Name drops and other business
Aboard the plane, there are some callbacks to Captain America: The Winter Soldier and Steve Rogers jumping out of a plane without a parachute, and then, on the ground, while they walk around a warehouse and spy on the Flag Smashers, there’s a nod to Infinity War as Bucky refers to himself as the White Wolf. In the comics, at least, the White Wolf is the adopted brother of T’Challa, the Black Panther, and goes on to become the leader of the Wakandan secret police. In the MCU, the name seems more casual than that, but as Bucky said in last week’s episode, he found some peace in Wakanda, so it’s little wonder he enjoys the nickname he was given while there.
Sam asks Bucky “Remember what happened last time we stole it?”, shutting down his plan to steal the shield from John Walker. “Sharon was branded enemy of the state and Steve and I were on the run for two years.” Sharon Carter, that is, Agent 13, last seen in Captain America: Civil War and due for a return to the MCU in, I’d say, about seven days.

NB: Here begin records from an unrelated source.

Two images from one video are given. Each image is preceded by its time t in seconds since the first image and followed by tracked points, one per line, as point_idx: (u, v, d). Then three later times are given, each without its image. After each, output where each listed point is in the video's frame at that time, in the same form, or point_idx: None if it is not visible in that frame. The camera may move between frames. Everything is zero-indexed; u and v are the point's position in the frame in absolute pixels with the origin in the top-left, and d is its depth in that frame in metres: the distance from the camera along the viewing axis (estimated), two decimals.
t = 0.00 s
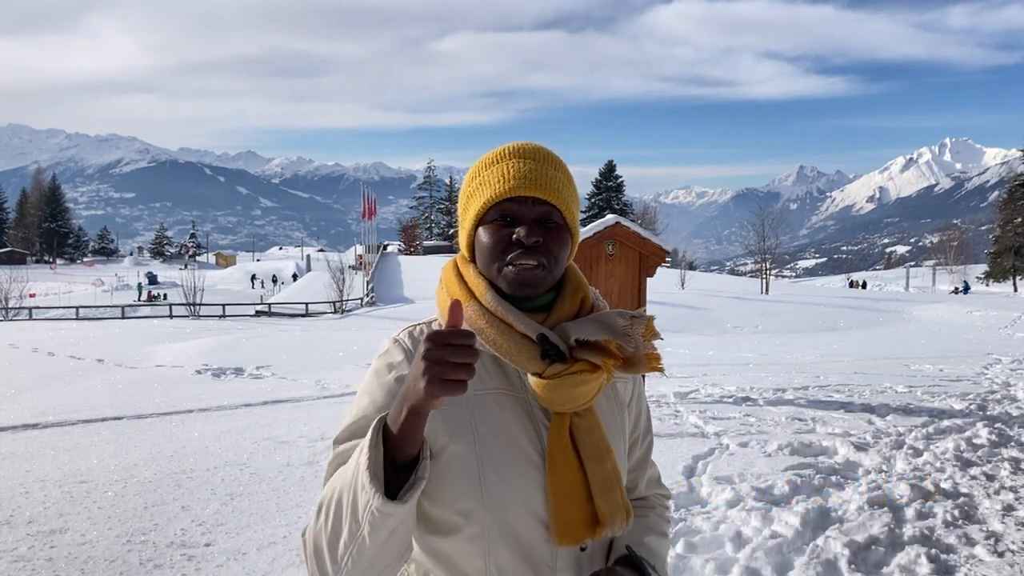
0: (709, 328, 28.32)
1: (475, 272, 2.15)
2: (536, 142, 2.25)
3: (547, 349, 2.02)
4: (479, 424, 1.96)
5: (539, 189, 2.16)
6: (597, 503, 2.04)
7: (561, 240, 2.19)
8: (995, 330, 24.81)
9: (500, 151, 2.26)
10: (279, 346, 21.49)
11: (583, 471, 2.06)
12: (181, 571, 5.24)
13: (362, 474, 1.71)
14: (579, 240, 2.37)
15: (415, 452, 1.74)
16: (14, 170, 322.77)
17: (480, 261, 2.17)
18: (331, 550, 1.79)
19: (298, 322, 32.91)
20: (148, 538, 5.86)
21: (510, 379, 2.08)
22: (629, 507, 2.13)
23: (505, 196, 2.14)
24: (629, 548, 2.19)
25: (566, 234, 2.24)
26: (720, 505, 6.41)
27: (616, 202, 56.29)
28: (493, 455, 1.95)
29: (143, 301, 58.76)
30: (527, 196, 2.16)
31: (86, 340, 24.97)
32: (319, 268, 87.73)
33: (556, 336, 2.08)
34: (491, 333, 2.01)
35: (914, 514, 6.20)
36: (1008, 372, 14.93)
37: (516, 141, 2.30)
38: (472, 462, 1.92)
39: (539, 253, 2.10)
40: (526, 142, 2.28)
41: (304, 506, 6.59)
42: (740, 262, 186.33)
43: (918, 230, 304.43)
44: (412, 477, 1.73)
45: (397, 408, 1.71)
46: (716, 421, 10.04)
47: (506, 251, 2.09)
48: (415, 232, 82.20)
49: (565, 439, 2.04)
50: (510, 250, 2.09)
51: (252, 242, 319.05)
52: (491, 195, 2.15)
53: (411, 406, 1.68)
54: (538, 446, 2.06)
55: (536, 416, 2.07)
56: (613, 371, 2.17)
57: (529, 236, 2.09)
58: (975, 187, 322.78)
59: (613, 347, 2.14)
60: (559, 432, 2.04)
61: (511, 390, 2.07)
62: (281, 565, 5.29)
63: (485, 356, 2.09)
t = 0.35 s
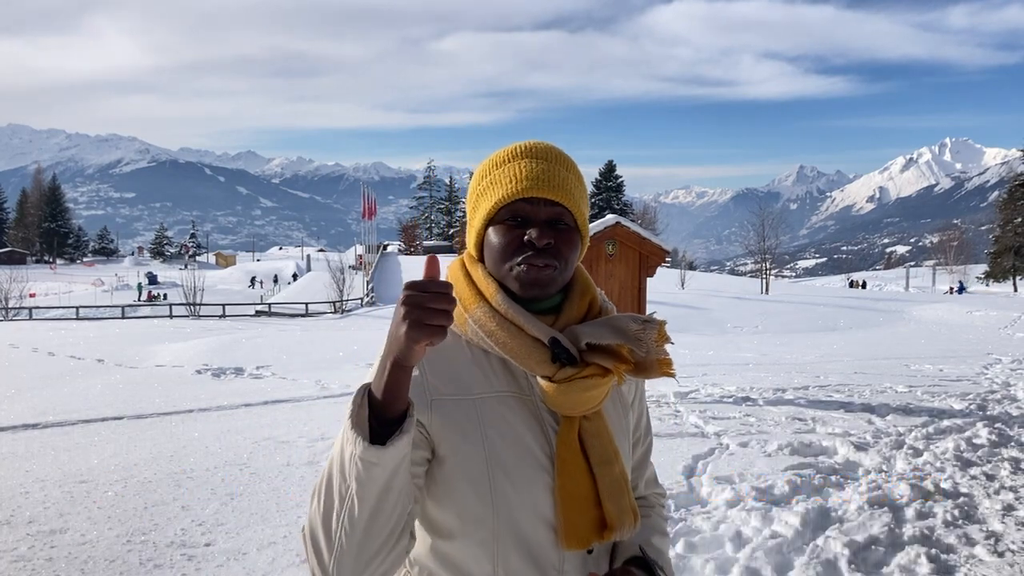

I can’t be the only one who found it pleasing to hear Erin Kellyman speak with her natural Staffordshire accent. It made me imagine a world in which Shane Meadows might get to direct a series for Disney+. This is Madripoor, perhaps? WoodyVision?
One thing I didn’t have space to delve into last week were the closing credits. There are many, many deep Marvel cuts here, almost worthy of their own blog, but the words you can see partially obscured beneath a poster – “longing”, “rusted”, “seventeen”, “daybreak” and “furnace”, with “nine”, “benign”, “homecoming”, “one” and “freight” car still obscured – got me thinking. They’re the words, when spoken in Russian, used by Hydra to activate the Winter Soldier. And here they are. Are they lightly papered over and trying to reappear. Will reactivating the Winter Soldier be part of Zemo’s grand plan, just as he did in Civil War? Or did Shuri’s reprogramming in Wakanda go deeper than that?
What did you think? Who sent Karli that text message? What does Power Broker want from the Flag Smashers? What is Baron Zemo’s plan? Who is going to fix Redwing? Have your say below the line.